■ Reading passage
•••••
Oxford University Press. 640p $34.95

This deeply researched and wide-ranging study advances our knowledge of early modern history in diverse and yet complementary ways. On the one hand, Noel Malcolm makes some important contributions with regard to several recent scholarly trends, including studies of borderlands and frontiers between diverse cultures, religions and empires. These encounters typically included both collaboration and confrontation, whether on the individual or collective level, in these often fluid frontier zones, including much of the early modern Mediterranean world. On the other hand, Malcolm makes some significant new inroads in European and Mediterranean studies by focusing his lens, with increasing precision, on Eastern Europe, the Balkans and “Venetian Albania.” This region, between East and West, Islam and Christianity and the Ottoman and Habsburg Empires, witnessed shifting religious, political and economic terrains in the dynamic but troubled 16th century.

This scholarly venture began with Malcolm’s discovery of a contemporary treatise by Antonio Bruni, a prominent member of a well-connected Albanian Catholic family. Inspired by that initial find, followed by extensive research in myriad archives and libraries, Malcolm has produced a detailed study of the eastern Mediterranean world, built around a collective biography of the interrelated Bruni and Bruti families. Several of these individuals had particularly eventful and influential lives. Giovanni Bruni became the archbishop of Bar, a city near the Albanian coast that was part of the Venetian commercial and maritime empire. Archbishop Bruni was a friend of Cardinal Carlo Borromeo and attended the Council of Trent. Yet, as a chilling example of how far even the mighty could fall, he was captured in a war between the Catholic Holy League and the Ottomans, made a galley slave and killed in the epic naval battle of Lepanto in 1571 (probably by Christian soldiers in a tragic case of mistaken identity). Giovanni’s brother, Gasparo, joined the Knights of Malta, a hybrid religious order whose members were also crusaders. Quite ironically, Gasparo Bruni went on to serve as captain of the papal flagship at Lepanto—probably close to where his brother met his tragic end.
•••••
■ Record list
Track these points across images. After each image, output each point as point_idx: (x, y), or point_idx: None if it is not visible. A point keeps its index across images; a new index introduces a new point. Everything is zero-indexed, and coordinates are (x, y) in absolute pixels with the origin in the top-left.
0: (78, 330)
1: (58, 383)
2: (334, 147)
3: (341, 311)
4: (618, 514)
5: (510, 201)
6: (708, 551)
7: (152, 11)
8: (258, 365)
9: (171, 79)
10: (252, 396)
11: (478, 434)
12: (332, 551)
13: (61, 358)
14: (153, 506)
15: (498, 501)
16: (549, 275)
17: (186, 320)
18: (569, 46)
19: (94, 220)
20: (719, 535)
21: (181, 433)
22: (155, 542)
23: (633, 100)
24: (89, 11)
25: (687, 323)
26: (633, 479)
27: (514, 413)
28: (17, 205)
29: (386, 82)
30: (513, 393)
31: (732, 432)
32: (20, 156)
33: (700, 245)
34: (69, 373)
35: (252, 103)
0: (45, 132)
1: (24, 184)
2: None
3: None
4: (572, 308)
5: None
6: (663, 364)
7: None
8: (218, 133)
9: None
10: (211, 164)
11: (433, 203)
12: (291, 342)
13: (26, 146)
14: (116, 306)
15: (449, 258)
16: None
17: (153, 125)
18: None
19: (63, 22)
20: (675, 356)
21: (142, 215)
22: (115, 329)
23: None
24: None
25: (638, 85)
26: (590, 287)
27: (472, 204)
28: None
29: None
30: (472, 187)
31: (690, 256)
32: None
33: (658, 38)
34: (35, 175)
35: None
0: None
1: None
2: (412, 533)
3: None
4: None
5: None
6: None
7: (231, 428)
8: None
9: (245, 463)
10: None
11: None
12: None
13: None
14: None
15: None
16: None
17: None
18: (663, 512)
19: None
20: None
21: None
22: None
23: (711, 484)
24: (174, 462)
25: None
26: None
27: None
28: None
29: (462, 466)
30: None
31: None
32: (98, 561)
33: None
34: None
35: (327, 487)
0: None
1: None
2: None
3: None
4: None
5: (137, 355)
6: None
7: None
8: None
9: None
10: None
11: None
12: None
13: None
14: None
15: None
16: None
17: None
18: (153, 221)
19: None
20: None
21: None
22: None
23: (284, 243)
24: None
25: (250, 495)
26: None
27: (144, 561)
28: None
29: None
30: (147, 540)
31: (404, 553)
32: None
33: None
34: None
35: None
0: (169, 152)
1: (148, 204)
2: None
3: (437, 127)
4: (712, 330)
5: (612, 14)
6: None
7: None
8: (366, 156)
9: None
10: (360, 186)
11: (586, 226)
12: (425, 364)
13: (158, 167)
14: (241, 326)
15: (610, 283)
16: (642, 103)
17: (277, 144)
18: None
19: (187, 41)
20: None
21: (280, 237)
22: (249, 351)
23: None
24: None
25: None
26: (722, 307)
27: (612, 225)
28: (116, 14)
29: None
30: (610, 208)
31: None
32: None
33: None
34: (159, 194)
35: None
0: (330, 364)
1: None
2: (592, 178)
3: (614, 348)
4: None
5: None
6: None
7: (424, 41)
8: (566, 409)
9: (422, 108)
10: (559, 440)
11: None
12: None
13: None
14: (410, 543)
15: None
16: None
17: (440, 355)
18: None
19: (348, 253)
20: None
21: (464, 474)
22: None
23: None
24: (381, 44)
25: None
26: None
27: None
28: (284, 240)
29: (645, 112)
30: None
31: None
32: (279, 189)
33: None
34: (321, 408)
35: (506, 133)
•••••
■ Objectives
(1) What does the book review present as ironic about Gasparo Bruni's role at Lepanto?
(2) Could you carry the book review on from its final sentence?

■ Final results
(1) Gasparo Bruni served as captain of the papal flagship at the Battle of Lepanto, the same battle in which his brother Giovanni, then a galley slave, was killed. He was probably close to the spot where Giovanni died, and Giovanni was probably killed by Christian soldiers.

(2)
Part of the attraction of Agents of Empire is that the author interweaves the lives of the extended Bruni family with the larger narrative of the sometimes clashing, sometimes cooperating greater and lesser 16th-century Mediterranean powers. To understand how complex a mix this could be, it is essential that one not draw a simplistic black and white divide between the Christian and Islamic worlds. Each side had its own divisions as well as connections to the other side, including some rather surprising ones. Within Christendom, the long-standing division between the Orthodox and Catholics was exacerbated by the Reformation and the resultant split in the West between Catholics and Protestants. Cutting across those religious fault lines were political ones, in particular between the Habsburgs (the Spanish and Austrian Habsburg Empires) and those who feared Habsburg preponderance, including France, Venice, England and even, at times, the Papal States. In the Islamic world, the Ottoman Empire was locked in a long-term struggle with Persia, resulting in intermittent, though often long and destructive, wars between these Muslim adversaries.

Malcolm does a good job demonstrating that while the intensive Ottoman-Habsburg rivalry in the Balkans and eastern Mediterranean has received a great deal of (deserved) attention, the Ottoman wars with Persia have not received comparable coverage, at least in the West. While this neglect is palpably true, and while the author does discuss some of the Habsburgs’ struggles elsewhere, he arguably underestimates that side of a complex equation. One or both branches of the Habsburg family, for example, fought major wars with France (until 1559), engaged in internecine struggles with Protestants in the Holy Roman Empire and elsewhere and had to expend considerable resources defending and governing a vast overseas empire, especially in the Americas.

These conflicts within both the Christian and Islamic worlds help to explain why, as Malcolm points out, there were alliances that not only transcended but seemed to betray religious loyalties. France, for example, justified its Ottoman alliance as a necessary reaction to the perceived threat of Habsburg encirclement. The Venetians and the Ottomans, while they sometimes fought each other, also continued to trade back and forth out of both economic necessity and political calculation. The West even made overtures to the Persians so as to tie down Ottoman resources in the East.

In addition to the big picture of power politics and religious struggles, Malcolm also incorporates social history, including the fate of captives, many thousands of them over time, who were swept up in the land and sea battles that raged across much of the Mediterranean world. Some captives, particularly the more prominent and wealthy, were highly valued, in part for the information they might provide but typically even more for the ransom that others were willing to pay for their safe return. Many captives, however, were enslaved and consigned to forced labor, often as galley slaves. Rowers were a vital component of premodern fleets. Some of the rowers were free men (either paid or conscripts), while many others were either convicts or slaves. Intriguingly, Malcolm draws a connection between slave-freeing or ransoming and possible espionage and sabotage. In general, practices relating to the treatment of captives and slaves, as well as ransoming, were similar across the Christian/Muslim divide.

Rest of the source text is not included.